The premise is so basic it might have been a one-off Saturday Night Live sketch: what if a coach of American football took a job coaching football in England (soccer, in other words), without knowing anything about the sport? One can imagine such a sketch beating its scenario to death, emphasizing the national contrasts between American and British language and behavior while mixing in sports-metaphor confusion. This hypothetical sketch-show DNA does exist in Ted Lasso, but the show ultimately softens the core idea, elevates it, and makes it smart and sustainable. Coach Ted Lasso (Jason Sudeikis) is in some ways an expected American football coach: midwestern, folksy, mustachioed. But he’s also atypical: enlightened, optimistic, open-minded, in many ways the antithesis of the toxic, winning-is-everything mentality that permeates much of the sports world. And yes, he’s clueless about soccer—but that’s precisely why he was hired. The new owner of AFC Richmond, a middling Premier League club, is Rebecca Welton (Hannah Waddingham), who took over the club in a divorce settlement. Rebecca is hellbent on revenge against her ex Rupert (Anthony Head), and her plan is to run Richmond—Rupert’s passion—into the ground. Ted’s soccer illiteracy is intended as a tool to that end. But Rebecca’s strategy is flawed, as it turns out; Ted may be hopeless when it comes to soccer, but he’s still a hell of coach, with a knack for getting the best out of his people. With the aid of his loyal assistant Coach Beard (Brendan Hunt), Ted quickly starts to win over his team, including key players like profane, aging veteran Roy Kent (Brett Goldstein) and prima donna striker Jamie Tartt (Phil Dunster). In the end, he even wins over Rebecca, and even when AFC Richmond’s on-field results fall short, the team’s culture transforms into a healthier, happier place for its players and staff.

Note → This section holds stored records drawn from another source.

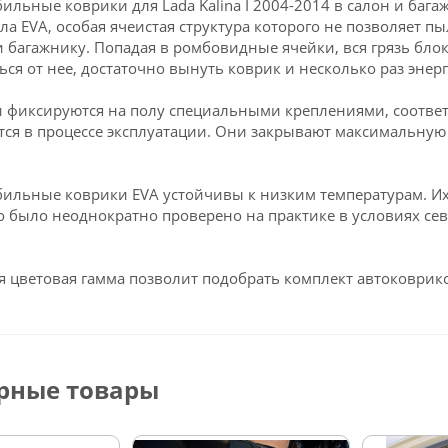
ильные коврики для Lada Kalina I 2004-2014 в салон и ба
ла EVA, особая ячеистая структура которого не позволяет пы
и багажнику. Попадая в ромбовидные ячейки, вся грязь блок
ься от нее, достаточно вынуть коврик и несколько раз энерг
 фиксируются на полу специальными креплениями, соответс
ся в процессе эксплуатации. Они закрывают максимальную 
ильные коврики EVA устойчивы к низким температурам. Их 
о было неоднократно проверено на практике в условиях се
 цветовая гамма позволит подобрать комплект автоковрико
рные товары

Ted Lasso, particularly in its perfectly executed first season, is simply delightful, taking its high-concept premise, fusing it with the Cinderella sports genre (think The Bad News Bears or The Mighty Ducks), and then sprinkling in liberal doses of mindful sociocultural messaging. This messaging is also refreshingly direct and winning, with numerous necessary and deserving targets—everything from toxic masculinity and its trickle-down effects on men from father to son, to unhealthy attitudes about mental health maintenance, to the need for ethical business practices. Through it all, Sudeikis delivers a charismatic, sustained performance as a character who’s literally too good to be true. While in many ways he is the perfect model for healthier, more compassionate masculinity in the modern world, he is also that world’s victim, whose actions sometimes have unexpected, negative impacts. More of these are explored in the looser, darker second season, which lacks the clockwork finesse of the first but still manages to deliver consistently wonderful material that clearly has its heart in the right place.
Ted Lasso’s gentle, utopian aspirations are a potent antidote for pandemic fatigue, and its cast (which also includes wonderful turns from Toheeb Jimoh, Nick Mohammed, Sarah Niles, Jeremy Swift, and Juno Temple, among many others) brilliantly realizes the show’s uplifting worldview while still generating enough tension and conflict to propel an engaging narrative. Smarter things have been said by better writers about this show (Laurie Penny’s take is particularly on point); suffice it to say, I can whole-heartedly second the series’ many and varied endorsements, and greatly anticipate the final season of the planned trilogy.